Per raggiungere questo obiettivo, dobbiamo riprendere una frase del Silmarillion che entra nel vivo della questione dei poteri degli Anelli: «Potevano aggirarsi, volendolo, invisibili agli occhi di tutti in questo mondo sotto il sole, e vedere cose in mondi invisibili ai mortali; ma troppo spesso non scorgevano altro che fantasmi e finzioni di Sauron». (Il Silmarillion, p. 364).

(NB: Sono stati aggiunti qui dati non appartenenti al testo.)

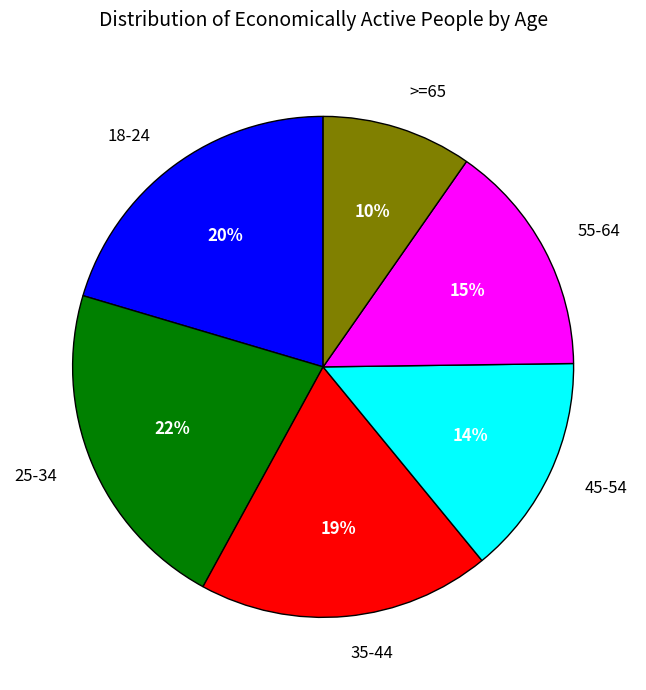

How many segments does this pie chart have?

6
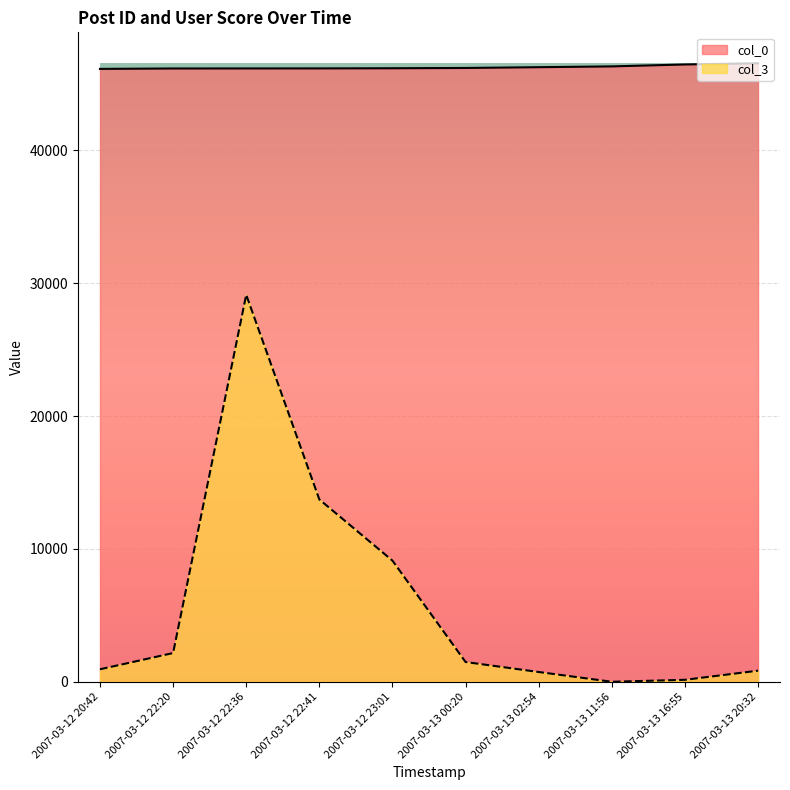

Where is the first local minimum for col_3?

2007-03-13 11:56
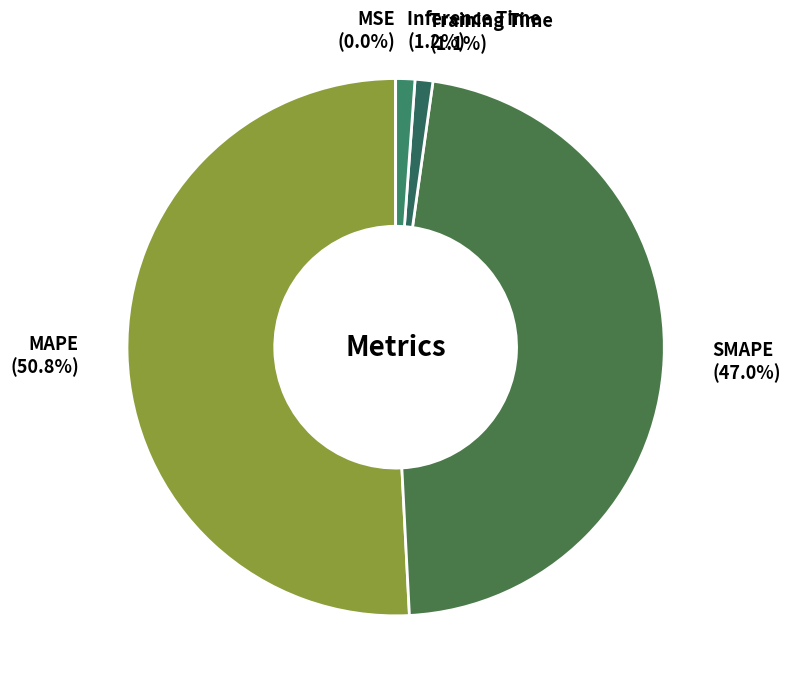

Which has a higher value, Inference Time or SMAPE?

SMAPE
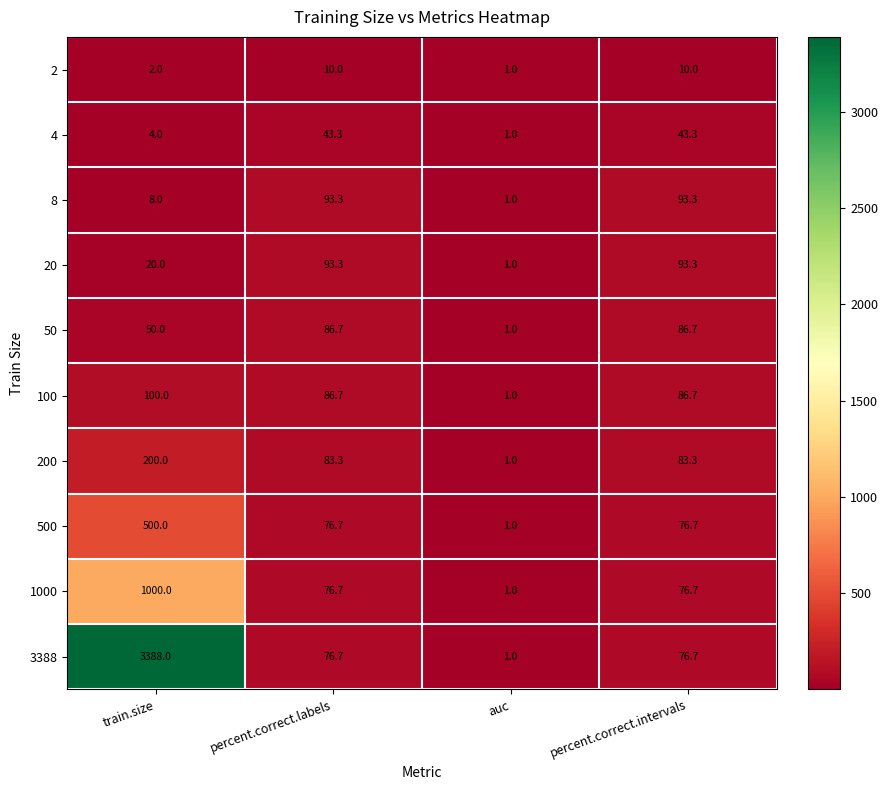

The 1000 series shows 52.0 at percent.correct.labels. True or false?

False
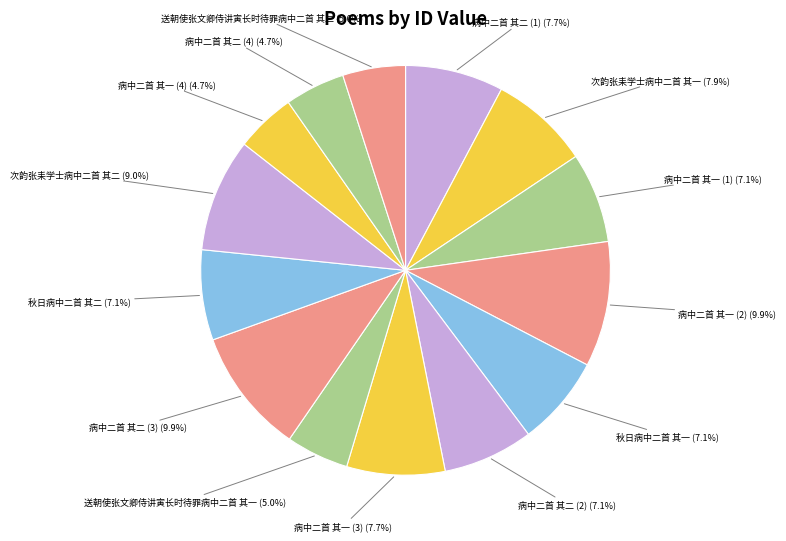

Count the number of slices in the pie.

14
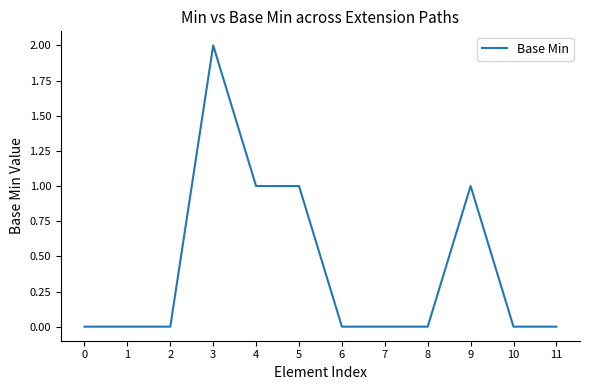

True or false: the data shows -1 at 7.

False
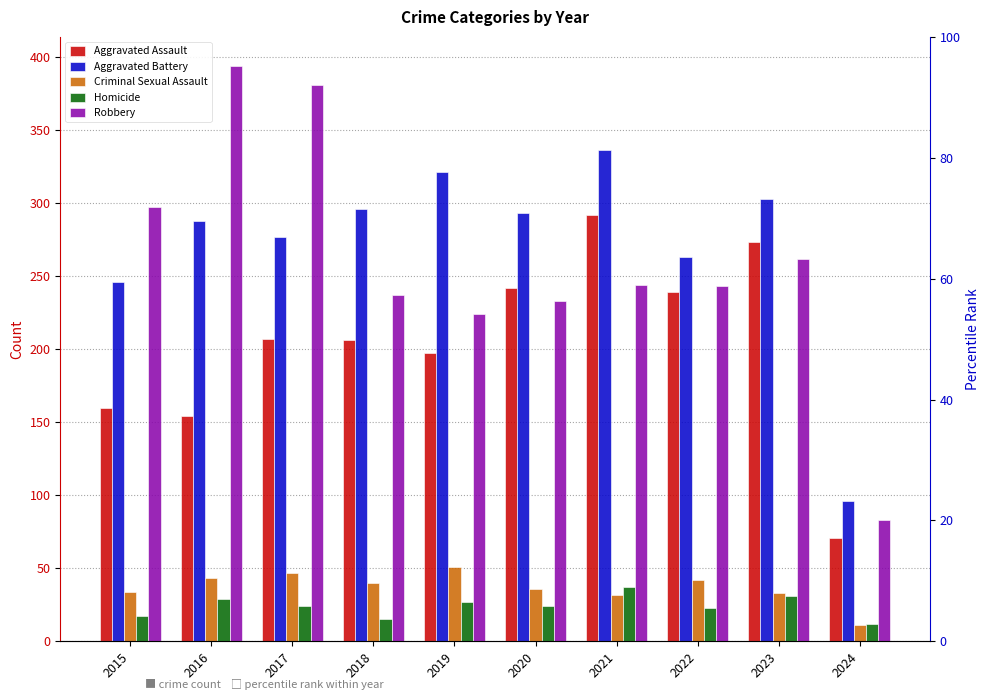

At 2015, list the series in order from smallest to largest.

Homicide, Criminal Sexual Assault, Aggravated Assault, Aggravated Battery, Robbery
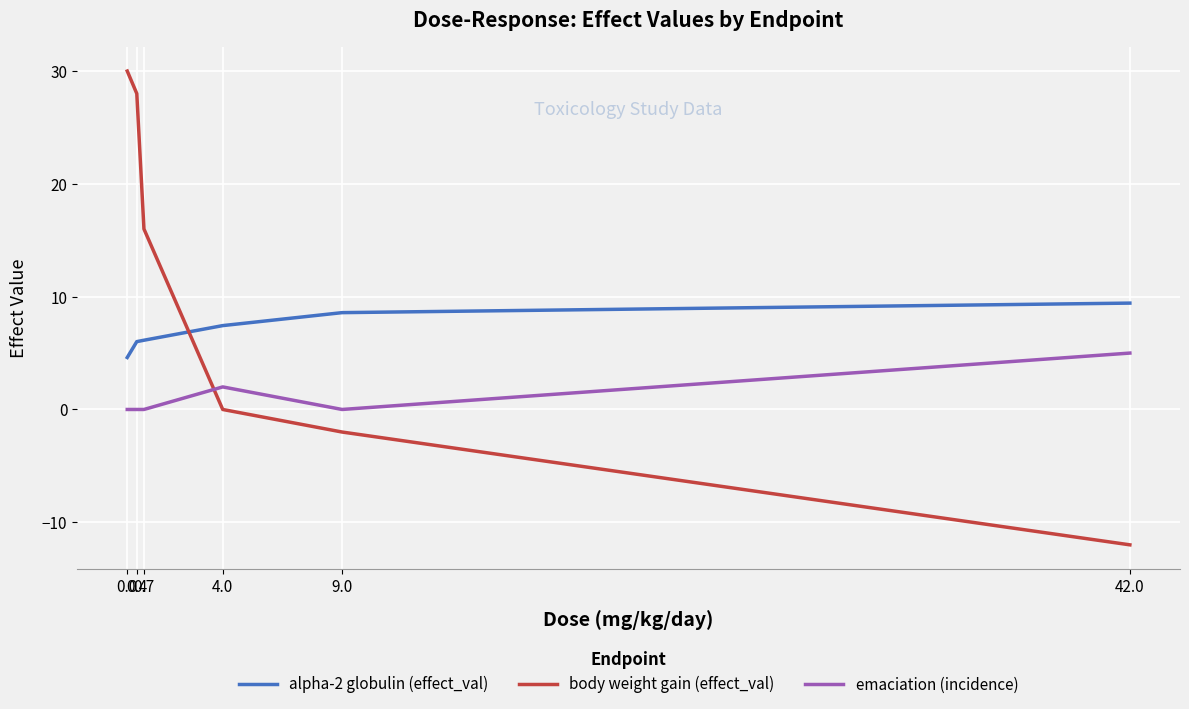

What is the difference between the highest and lowest values at 0.7?

16.0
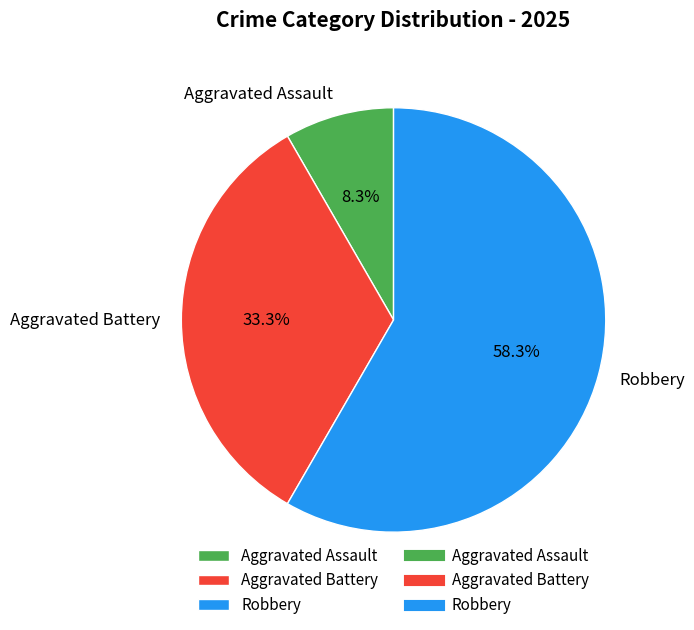

Does any single category account for the majority?

Yes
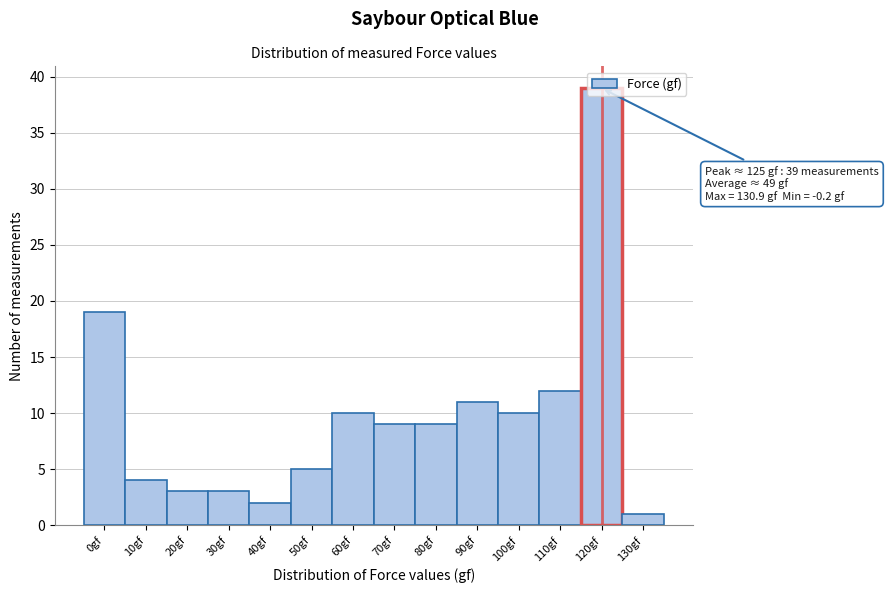

What is the ratio of the value at 100gf to the value at 40gf?

5.0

Or dunque, che Sauron evocasse le larve degli spiriti dei morti non è una novità: fu proprio attraverso l’inganno perpetuato a danno di uno dei compagni di Barahir, il padre di Beren, mostrandogli il fantasma della moglie morta, che il discepolo di Morgoth apprese del nascondiglio dei suoi nemici e potè così procedere alla loro eliminazione. Per comprendere tuttavia a cosa alludesse Tolkien parlando di «mondi invisibili ai mortali», dobbiamo recuperare un altro breve passaggio dei suoi scritti. Ricordate cosa successe a Frodo quando, al Guado di Bruinen, era sul punto si trasformarsi in uno Spettro? «Mi parve di vedere una figura bianca che risplendeva e non si offuscava come le altre: era dunque Glorfindel?». «Sì, per un attimo l’hai intravisto com’è nell’altro mondo: uno dei potenti fra i Priminati». (SdA, La Compagnia dell’Anello, p. 305). Possiamo dunque immaginare che gli Anelli del Potere, un po’ come la Clavicola di Re Salomone fossero ponti di passaggio fra mondi diversi? E se sì, cosa c’era davvero in quei luoghi, a parte le finzioni di Sauron (che, come i Priminati, doveva avere potere in entrambi in mondi)? Purtroppo a queste domande Tolkien non offrì mai alcuna risposta: è affascinante, tuttavia, immaginare che gli Anelli del Potere potessero permettere ai loro possessori di avere una visione di Aman (declinata tuttavia secondo le caratteristiche dei vari popoli: per fare un esempio, i Nani avrebbero potuto scorgervi le grande ricchezze materiali degli immortali, mentre gli Uomini sarebbero rimasti maggiormente affascinati dal potere che queste figure emanavano), rendendo tuttavia i loro possessori via via meno legati a questo mondo e desiderosi, invece, di fuggire al di là del Mare per sempre? Forse è per questa ragione che Tolkien, riferendosi a un Thor ormai anziano, lo descrisse come rimbambito a causa dell’età o dell’Anello. È possibile che la malvagità di Sauron risiedesse anche nell’offrire ai possessori degli Anelli un’immagine di un mondo stupendo, del quale, a un certo punto, non potevano fare più a meno?